# EXTRACTED DATA

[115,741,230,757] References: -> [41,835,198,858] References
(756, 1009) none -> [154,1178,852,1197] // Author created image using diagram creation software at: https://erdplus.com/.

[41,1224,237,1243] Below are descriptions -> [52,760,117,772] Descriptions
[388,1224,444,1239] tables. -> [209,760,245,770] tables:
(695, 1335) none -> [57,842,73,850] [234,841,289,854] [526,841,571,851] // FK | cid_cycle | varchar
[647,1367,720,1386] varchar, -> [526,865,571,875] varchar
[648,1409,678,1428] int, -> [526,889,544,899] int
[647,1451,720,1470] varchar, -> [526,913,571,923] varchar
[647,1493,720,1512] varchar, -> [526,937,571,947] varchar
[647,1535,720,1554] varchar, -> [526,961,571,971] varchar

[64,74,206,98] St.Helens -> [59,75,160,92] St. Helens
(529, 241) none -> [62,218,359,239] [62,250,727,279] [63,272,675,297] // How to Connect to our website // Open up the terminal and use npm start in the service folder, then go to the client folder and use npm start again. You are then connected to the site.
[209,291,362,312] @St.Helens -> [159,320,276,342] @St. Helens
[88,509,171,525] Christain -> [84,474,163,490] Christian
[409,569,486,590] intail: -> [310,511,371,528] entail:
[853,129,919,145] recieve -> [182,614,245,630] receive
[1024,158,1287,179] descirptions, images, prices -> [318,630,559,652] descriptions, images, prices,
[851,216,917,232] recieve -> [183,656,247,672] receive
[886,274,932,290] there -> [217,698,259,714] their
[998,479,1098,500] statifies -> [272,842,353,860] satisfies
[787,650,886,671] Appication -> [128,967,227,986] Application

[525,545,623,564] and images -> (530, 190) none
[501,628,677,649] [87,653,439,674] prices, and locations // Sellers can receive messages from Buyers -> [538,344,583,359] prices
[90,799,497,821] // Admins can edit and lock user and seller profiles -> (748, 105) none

# WHAT YOU WILL DO
Give back exactly the lines of the listing, starting with the first and ending with the one bearing "[88,509,171,525] Christain ->". Add no other lines.

# RESPONSE BOX
[115,741,230,757] References: -> [41,835,198,858] References
(756, 1009) none -> [154,1178,852,1197] // Author created image using diagram creation software at: https://erdplus.com/.

[41,1224,237,1243] Below are descriptions -> [52,760,117,772] Descriptions
[388,1224,444,1239] tables. -> [209,760,245,770] tables:
(695, 1335) none -> [57,842,73,850] [234,841,289,854] [526,841,571,851] // FK | cid_cycle | varchar
[647,1367,720,1386] varchar, -> [526,865,571,875] varchar
[648,1409,678,1428] int, -> [526,889,544,899] int
[647,1451,720,1470] varchar, -> [526,913,571,923] varchar
[647,1493,720,1512] varchar, -> [526,937,571,947] varchar
[647,1535,720,1554] varchar, -> [526,961,571,971] varchar

[64,74,206,98] St.Helens -> [59,75,160,92] St. Helens
(529, 241) none -> [62,218,359,239] [62,250,727,279] [63,272,675,297] // How to Connect to our website // Open up the terminal and use npm start in the service folder, then go to the client folder and use npm start again. You are then connected to the site.
[209,291,362,312] @St.Helens -> [159,320,276,342] @St. Helens
[88,509,171,525] Christain -> [84,474,163,490] Christian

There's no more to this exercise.